Go to the line with "- ⚡ Fun fact: Always" in the records below, then output it and each following line exactly, up to and including the line with "## Project Overview". Skip pictures and add nothing.

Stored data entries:
......

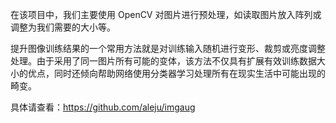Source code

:在该项目中，我们主要使用 OpenCV 对图片进行预处理，如读取图片放入阵列或调整为我们需要的大小等。

提升图像训练结果的一个常用方法就是对训练输入随机进行变形、裁剪或亮度调整处理。由于采用了同一图片所有可能的变体，该方法不仅具有扩展有效训练数据大小的优点，同时还倾向帮助网络使用分类器学习处理所有在现实生活中可能出现的畸变。

具体请查看：https://github.com/aleju/imgaug
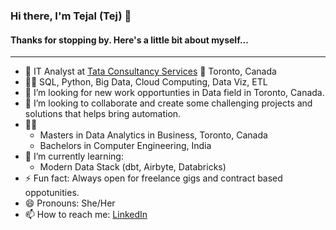 ### Hi there, I'm Tejal (Tej) 👋
#### Thanks for stopping by. Here's a little bit about myself...
__________________________________________________________________________
- :briefcase: IT Analyst at [Tata Consultancy Services](https://www.tcs.com/) :round_pushpin:	Toronto, Canada
- :man_technologist: SQL, Python, Big Data, Cloud Computing, Data Viz, ETL
- 🤔 I’m looking for new work opportunties in Data field in Toronto, Canada.
- 👯 I’m looking to collaborate and create some challenging projects and solutions that helps bring automation.
- :student:
     - Masters in Data Analytics in Business, Toronto, Canada
     - Bachelors in Computer Engineering, India
- 🌱 I’m currently learning:
    - Modern Data Stack (dbt, Airbyte, Databricks)
- ⚡ Fun fact: Always open for freelance gigs and contract based oppotunities.
- 😄 Pronouns: She/Her
- 📫 How to reach me: [LinkedIn](https://www.linkedin.com/in/parmartejal/)
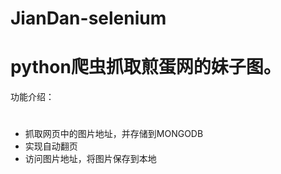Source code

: # JianDan-selenium
python爬虫抓取煎蛋网的妹子图。
=========================
功能介绍：
#
* 抓取网页中的图片地址，并存储到MONGODB
* 实现自动翻页
* 访问图片地址，将图片保存到本地
    
     
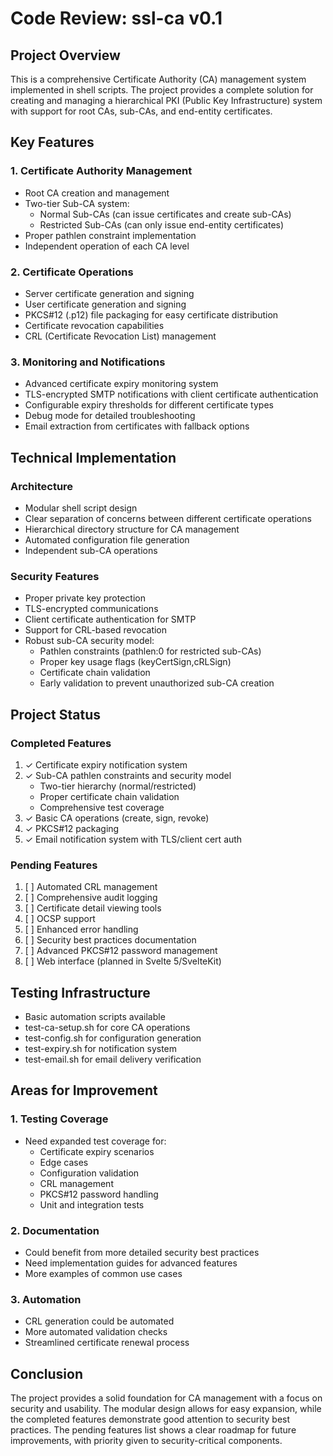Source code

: # Code Review: ssl-ca v0.1

## Project Overview
This is a comprehensive Certificate Authority (CA) management system implemented in shell scripts. The project provides a complete solution for creating and managing a hierarchical PKI (Public Key Infrastructure) system with support for root CAs, sub-CAs, and end-entity certificates.

## Key Features

### 1. Certificate Authority Management
- Root CA creation and management
- Two-tier Sub-CA system:
  - Normal Sub-CAs (can issue certificates and create sub-CAs)
  - Restricted Sub-CAs (can only issue end-entity certificates)
- Proper pathlen constraint implementation
- Independent operation of each CA level

### 2. Certificate Operations
- Server certificate generation and signing
- User certificate generation and signing
- PKCS#12 (.p12) file packaging for easy certificate distribution
- Certificate revocation capabilities
- CRL (Certificate Revocation List) management

### 3. Monitoring and Notifications
- Advanced certificate expiry monitoring system
- TLS-encrypted SMTP notifications with client certificate authentication
- Configurable expiry thresholds for different certificate types
- Debug mode for detailed troubleshooting
- Email extraction from certificates with fallback options

## Technical Implementation

### Architecture
- Modular shell script design
- Clear separation of concerns between different certificate operations
- Hierarchical directory structure for CA management
- Automated configuration file generation
- Independent sub-CA operations

### Security Features
- Proper private key protection
- TLS-encrypted communications
- Client certificate authentication for SMTP
- Support for CRL-based revocation
- Robust sub-CA security model:
  - Pathlen constraints (pathlen:0 for restricted sub-CAs)
  - Proper key usage flags (keyCertSign,cRLSign)
  - Certificate chain validation
  - Early validation to prevent unauthorized sub-CA creation

## Project Status

### Completed Features
1. ✓ Certificate expiry notification system
2. ✓ Sub-CA pathlen constraints and security model
   - Two-tier hierarchy (normal/restricted)
   - Proper certificate chain validation
   - Comprehensive test coverage
3. ✓ Basic CA operations (create, sign, revoke)
4. ✓ PKCS#12 packaging
5. ✓ Email notification system with TLS/client cert auth

### Pending Features
1. [ ] Automated CRL management
2. [ ] Comprehensive audit logging
3. [ ] Certificate detail viewing tools
4. [ ] OCSP support
5. [ ] Enhanced error handling
6. [ ] Security best practices documentation
7. [ ] Advanced PKCS#12 password management
8. [ ] Web interface (planned in Svelte 5/SvelteKit)

## Testing Infrastructure
- Basic automation scripts available
- test-ca-setup.sh for core CA operations
- test-config.sh for configuration generation
- test-expiry.sh for notification system
- test-email.sh for email delivery verification

## Areas for Improvement

### 1. Testing Coverage
- Need expanded test coverage for:
  - Certificate expiry scenarios
  - Edge cases
  - Configuration validation
  - CRL management
  - PKCS#12 password handling
  - Unit and integration tests

### 2. Documentation
- Could benefit from more detailed security best practices
- Need implementation guides for advanced features
- More examples of common use cases

### 3. Automation
- CRL generation could be automated
- More automated validation checks
- Streamlined certificate renewal process

## Conclusion
The project provides a solid foundation for CA management with a focus on security and usability. The modular design allows for easy expansion, while the completed features demonstrate good attention to security best practices. The pending features list shows a clear roadmap for future improvements, with priority given to security-critical components.
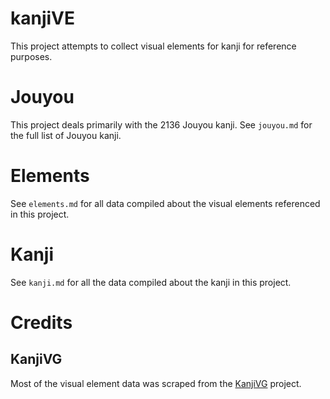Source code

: # kanjiVE
This project attempts to collect visual elements for kanji for reference purposes.

# Jouyou
This project deals primarily with the 2136 Jouyou kanji.
See `jouyou.md` for the full list of Jouyou kanji.

# Elements
See `elements.md` for all data compiled about the visual elements referenced in this project.

# Kanji
See `kanji.md` for all the data compiled about the kanji in this project.

# Credits
## KanjiVG
Most of the visual element data was scraped from the [KanjiVG](http://github.com/KanjiVG/kanjivg) project.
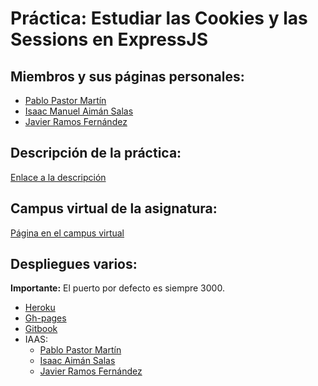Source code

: # Práctica: Estudiar las Cookies y las Sessions en ExpressJS

## Miembros y sus páginas personales:

* [Pablo Pastor Martín](https://alu0100890839.github.io/)
* [Isaac Manuel Aimán Salas](https://alu0100841565.github.io/)
* [Javier Ramos Fernández](https://alu0100884982.github.io)

## Descripción de la práctica:

[Enlace a la descripción](https://casianorodriguezleon.gitbooks.io/ull-esit-1617/content/practicas/practicalearningcookies.html)

## Campus virtual de la asignatura:

[Página en el campus virtual](https://campusvirtual.ull.es/1617/course/view.php?id=1148)

## Despliegues varios:

**Importante:** El puerto por defecto es siempre 3000.

* [Heroku](https://intense-gorge-14629.herokuapp.com)
* [Gh-pages](https://ull-esit-pl-1617.github.io/estudiar-cookies-y-sessions-en-expressjs-javier-pablo-isaac-31l1/)
* [Gitbook](https://alu0100890839.gitbooks.io/cookies/content/)
* IAAS:
  * [Pablo Pastor Martín](http://10.6.128.120:8081)
  * [Isaac Aimán Salas](http://10.6.128.92:8081)
  * [Javier Ramos Fernández](http://10.6.128.95:8081)
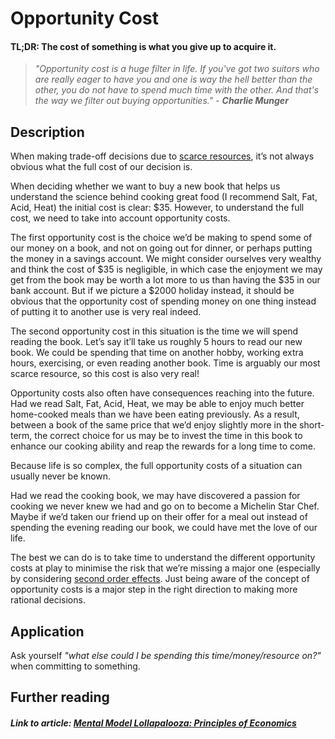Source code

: # Opportunity Cost
#### TL;DR: The cost of something is what you give up to acquire it.
> *"Opportunity cost is a huge filter in life. If you've got two suitors who are really eager to have you and one is way the hell better than the other, you do not have to spend much time with the other. And that's the way we filter out buying opportunities."* - ***Charlie Munger***

## Description
When making trade-off decisions due to [scarce resources](https://github.com/interesting-git/worldly-wisdom/edit/main/mental-models/economics/principles-of-economics/scarcity.md), it’s not always obvious what the full cost of our decision is.

When deciding whether we want to buy a new book that helps us understand the science behind cooking great food (I recommend Salt, Fat, Acid, Heat) the initial cost is clear: $35. However, to understand the full cost, we need to take into account opportunity costs.

The first opportunity cost is the choice we’d be making to spend some of our money on a book, and not on going out for dinner, or perhaps putting the money in a savings account. We might consider ourselves very wealthy and think the cost of $35 is negligible, in which case the enjoyment we may get from the book may be worth a lot more to us than having the $35 in our bank account. But if we picture a $2000 holiday instead, it should be obvious that the opportunity cost of spending money on one thing instead of putting it to another use is very real indeed.

The second opportunity cost in this situation is the time we will spend reading the book. Let’s say it’ll take us roughly 5 hours to read our new book. We could be spending that time on another hobby, working extra hours, exercising, or even reading another book. Time is arguably our most scarce resource, so this cost is also very real!

Opportunity costs also often have consequences reaching into the future. Had we read Salt, Fat, Acid, Heat, we may be able to enjoy much better home-cooked meals than we have been eating previously. As a result, between a book of the same price that we’d enjoy slightly more in the short-term, the correct choice for us may be to invest the time in this book to enhance our cooking ability and reap the rewards for a long time to come.

Because life is so complex, the full opportunity costs of a situation can usually never be known.

Had we read the cooking book, we may have discovered a passion for cooking we never knew we had and go on to become a Michelin Star Chef. Maybe if we’d taken our friend up on their offer for a meal out instead of spending the evening reading our book, we could have met the love of our life.

The best we can do is to take time to understand the different opportunity costs at play to minimise the risk that we’re missing a major one (especially by considering [second order effects](https://github.com/interesting-git/worldly-wisdom/blob/main/mental-models/economics/second_order_effects.md). Just being aware of the concept of opportunity costs is a major step in the right direction to making more rational decisions.

## Application
Ask yourself *"what else could I be spending this time/money/resource on?"* when committing to something.

## Further reading
##### Link to article: [Mental Model Lollapalooza: Principles of Economics](https://david-r-phillips.medium.com/mental-model-lollapalooza-principles-of-economics-e5b797530f44)
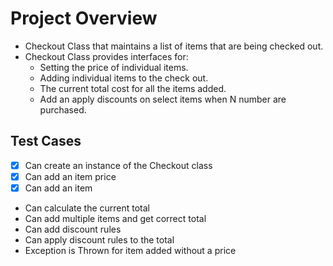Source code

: Project Overview
=

- Checkout Class that maintains a list of items that are being checked out.
- Checkout Class provides interfaces for:
  - Setting the price of individual items.
  - Adding individual items to the check out.
  - The current total cost for all the items added.
  - Add an apply discounts on select items when N number are purchased.

Test Cases
-

-[x] Can create an instance of the Checkout class
-[x] Can add an item price
-[x] Can add an item
- Can calculate the current total
- Can add multiple items and get correct total
- Can add discount rules
- Can apply discount rules to the total
- Exception is Thrown for item added without a price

......

> **Answer section**
- ⚡ Fun fact: Always open for freelance gigs and contract based oppotunities.
- 😄 Pronouns: She/Her
- 📫 How to reach me: [LinkedIn](https://www.linkedin.com/in/parmartejal/)
Source code

: # JianDan-selenium
python爬虫抓取煎蛋网的妹子图。
=========================
功能介绍：
#
* 抓取网页中的图片地址，并存储到MONGODB
* 实现自动翻页
* 访问图片地址，将图片保存到本地
    
     
Source code

: # Code Review: ssl-ca v0.1

## Project Overview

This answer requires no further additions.